İlk adım olarak, 2008 yılının Aralık ayında, Washington’da projenin kapsamını geliştirmek üzere bir atölye çalışması düzenlendi. Öneri hazırlık aşamasının bir parçası olarak EMBARQ ve NASA, CDSS’nin teknik, mali ve operasyonel fizibiletisini; ve sahaya değişim getirme konusundaki etkinliğini saptadı.
Öneri bu projenin İstanbul’da uygulanmasını kapsıyordu. CDSS Uygulama Önerisi bileşen modellerin ayrıntılı bir tanımını ve bunlardaki gelişmeleri; uydu veri ürünlerinin eklenmesi; paydaş katılım stratejisi; ve daha geniş bir araştırma ve eğitim hedeflerini kapsıyordu.
CDSS aracını geliştirmek üzere bir “Mutabakat Anlaşması” nihayet SUM-Türkiye, NASA ve İstanbul Teknik Üniversitesi arasında 7 Nisan tarihinde imzalandı.
Gelecekteki Adımlar
Bu projenin odak noktasının İstanbul’un Tarihi Yarımadası olması planlanmaktadır. UNESCO, Tarihi Yarımada üzerindeki ulaşım alt yapısının sorunlu gelişimini İstanbul’un Dünya Mirası alanı olmasına yönelik bir tehdit olarak tanımlamış ve bunu değerlendirme ölçütlerine eklemişti. Tarihi Yarımadanın dokusu, yetersiz ulaşım altyapısı ve ulaşımdaki yüksek düzeyde emisyonlar nedeniyle ciddi bir tehdit altında bulunmaktadır.

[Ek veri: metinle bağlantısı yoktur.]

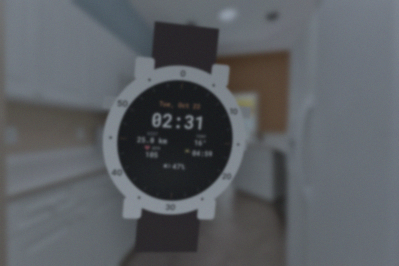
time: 2:31
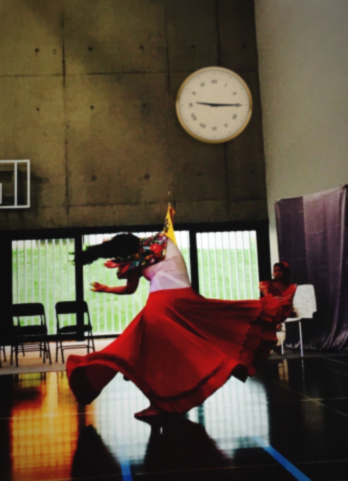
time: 9:15
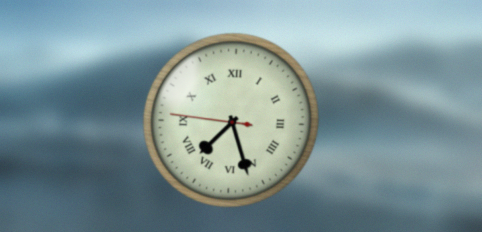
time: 7:26:46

SUM-Türkiye bir süredir Yarımada üzerindeki hareket eğilimlerini izlemekte ve düşük emisyonlu bir bölge oluşturmaya odaklanarak ulaşım altyapısı için yeni bir vizyon geliştirmektedir.
SUM-Türkiye Direktörü Sibel Bulay yaptığı açıklamada “CDSS projesinin, uluslar arası işbirliğinin iyi bir örneği olduğunu ve emisyonları azaltmak için veriye dayalı karar alma gelişimine büyük bir değer katmayı amaçladığını” belirtti.